だが、ライトは零亡をその場に行かせなかった。
「ま………て……」
「ふむ?」
「僕が行く……姉さんを……助けるんだ!!」
「お前が、『剣聖』を、助けると?角が生えた程度でいきがるでないぞライト。お前は動かずに縮こまってるが良い。無駄な犠牲を増やすな。」
「僕は………」
脳裏に浮かぶ。エレストでの騒ぎ。愛姉が冤罪をかけられ、囚われ、処刑されかけたこと。父を犠牲に、とんでもない化け物が生み出されようとしていたこと。
自分がもっと強ければ。そう思った回数など計り知れない。ライトはもう、そんな考えをしたくないと、エレストの騒動が収まった後に誓ったのだ。
前のようには逃げない。もう惨めに他人に縋ったりしない。
「逃げない縋らない泣かない。僕はそう誓ったんだ!!」
『鬼人化』が発動する。青緑色の雷を纏い、蔦が燃えて灰と化す。
「僕が行く。僕が姉さんを助ける。もう前みたいにはならない!!」
「お前一人で行けるか。世は甘くない。その程度で一瞬で砕かれるだけだぞ。」
零亡は閉じた扇子をライトを向ける。
「なにゆえ、お前はそこまで姉にこだわるか。血は薄い。容姿も似ても似つかない。微量に繋がっているのはいえ、何故そこまで姉に生きることを願う?」
「………姉さんが大好きだから。」
「何?」
返ってきた言葉は短く明瞭に響き渡った。瞬間、ライトの姿が消える。零亡は自身の横を、恐るべき速度でライトが通り抜けていくのを察知した。
「待てと言っているだろう!!」
「く………」
零亡もまた、恐るべき速度で反応を示し、妖術を持ってライトを縛る。
「邪魔するんですか!!」
「当たり前じゃ!!愛息子が死に場にのこのこ走るのを見届けるほど、妾は無関心ではない!!」
「チィ…………」
振り向いて激昴するライトに零亡は今までの落ち着いた雰囲気とは打って変わって、本気で怒号を上げてライトを制する。ライトは動かない体に舌打ちをし、全身に待とう雷を炸裂される。
「何を………」
「『轟雷』。」
ライトを中心に、大量の稲妻が放たれた。零亡は扇子を開き、自身に向かってくる稲妻を弾き消した。
「親心にも気付かぬのかライト………。」
「今の僕にとってそれは、親心でもなんでもなく、ただの邪魔です!!」
「く………愚か者め!!」
零亡が耐えきれないと、取り出した木の棒でライトを殴った。
「落ち着かんか。ここで待てと言っているのだ。聞こえないのか。

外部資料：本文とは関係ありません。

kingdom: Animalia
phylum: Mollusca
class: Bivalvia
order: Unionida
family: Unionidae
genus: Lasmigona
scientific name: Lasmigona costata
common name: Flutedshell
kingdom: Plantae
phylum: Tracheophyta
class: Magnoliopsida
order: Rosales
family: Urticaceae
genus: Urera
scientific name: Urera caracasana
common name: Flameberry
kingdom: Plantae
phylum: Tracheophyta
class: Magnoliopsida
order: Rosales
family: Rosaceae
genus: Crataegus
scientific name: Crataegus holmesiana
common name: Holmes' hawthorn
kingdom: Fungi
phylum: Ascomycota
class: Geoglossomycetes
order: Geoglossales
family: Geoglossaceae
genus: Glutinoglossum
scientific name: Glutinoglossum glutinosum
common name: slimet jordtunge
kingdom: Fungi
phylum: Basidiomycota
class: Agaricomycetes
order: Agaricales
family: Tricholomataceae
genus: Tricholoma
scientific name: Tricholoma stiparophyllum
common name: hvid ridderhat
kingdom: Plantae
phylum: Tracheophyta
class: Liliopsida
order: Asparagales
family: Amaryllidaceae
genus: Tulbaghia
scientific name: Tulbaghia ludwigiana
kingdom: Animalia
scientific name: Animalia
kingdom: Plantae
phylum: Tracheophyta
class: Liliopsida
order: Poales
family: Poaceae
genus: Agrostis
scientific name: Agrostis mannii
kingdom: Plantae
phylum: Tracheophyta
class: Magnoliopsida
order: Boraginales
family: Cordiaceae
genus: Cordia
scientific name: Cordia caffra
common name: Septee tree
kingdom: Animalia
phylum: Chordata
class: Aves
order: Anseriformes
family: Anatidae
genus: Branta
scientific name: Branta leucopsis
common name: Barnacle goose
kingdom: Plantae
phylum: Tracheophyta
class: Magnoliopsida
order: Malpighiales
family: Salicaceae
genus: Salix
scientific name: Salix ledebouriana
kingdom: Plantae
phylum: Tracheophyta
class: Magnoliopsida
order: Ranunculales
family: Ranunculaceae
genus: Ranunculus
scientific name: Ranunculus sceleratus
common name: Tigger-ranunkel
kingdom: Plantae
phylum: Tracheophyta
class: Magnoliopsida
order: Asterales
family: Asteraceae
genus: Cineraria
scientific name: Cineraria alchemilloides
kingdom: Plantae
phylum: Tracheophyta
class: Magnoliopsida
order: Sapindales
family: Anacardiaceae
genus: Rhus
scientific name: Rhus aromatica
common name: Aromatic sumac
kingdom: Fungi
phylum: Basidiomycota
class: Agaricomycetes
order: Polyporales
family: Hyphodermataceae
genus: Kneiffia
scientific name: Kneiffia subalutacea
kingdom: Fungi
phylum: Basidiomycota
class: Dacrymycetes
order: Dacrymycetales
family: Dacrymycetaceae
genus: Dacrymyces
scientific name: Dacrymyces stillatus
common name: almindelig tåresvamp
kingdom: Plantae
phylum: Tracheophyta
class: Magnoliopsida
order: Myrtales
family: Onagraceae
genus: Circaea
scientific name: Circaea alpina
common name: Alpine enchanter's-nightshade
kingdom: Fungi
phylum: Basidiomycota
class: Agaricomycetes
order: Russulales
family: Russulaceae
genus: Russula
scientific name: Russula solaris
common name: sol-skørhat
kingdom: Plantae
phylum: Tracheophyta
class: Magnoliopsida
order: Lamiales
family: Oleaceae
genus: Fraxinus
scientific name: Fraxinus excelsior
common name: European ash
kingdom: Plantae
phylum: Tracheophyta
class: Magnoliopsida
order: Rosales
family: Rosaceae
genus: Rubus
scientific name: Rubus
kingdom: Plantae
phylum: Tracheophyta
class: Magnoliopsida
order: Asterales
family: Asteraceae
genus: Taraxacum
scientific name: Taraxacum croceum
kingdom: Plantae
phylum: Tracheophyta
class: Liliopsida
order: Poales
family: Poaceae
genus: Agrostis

」
「聞こえない聞こえない聞こえない!!僕は姉さんを助けるんだ!!」
「く………」
光り輝く稲妻の刃が、零亡を穿つ。木の棒で防いだが、ライトとの距離は離れた。
「よし。」
今のうちに、と、そう思ったライトの目の前に、ライト以上の速度で零亡が回り込んだ。
「な………」
「お前の速さは、妾の遺伝よ。」
高速に振り下ろされた木の棒が、ライトの脳天に直撃した。
「ん………ぐ…………。」
「お前の気持ちは分かった。」
零亡は項垂れるライトに語りかける。
「お前にとって姉がどれほど大切な存在かは理解した。」
「なら………」
「じゃが、やはり死に場に愛息子を行かせる訳には行かん。」
零亡は木の棒、否、バチを構え、
「妾を越えよ。妾の速さを超え、妾を圧倒せよ。さすればここを譲ろう。ライトよ。」
「………望むところ!!」
ライトは腕を交差して構える。
零亡はライトを鋭く睨みつけ、飛びかかる。ライトもまた、同時に飛び掛る。
2つの閃光が、交わりぶつかる。世界最速の戦いが、今始まった。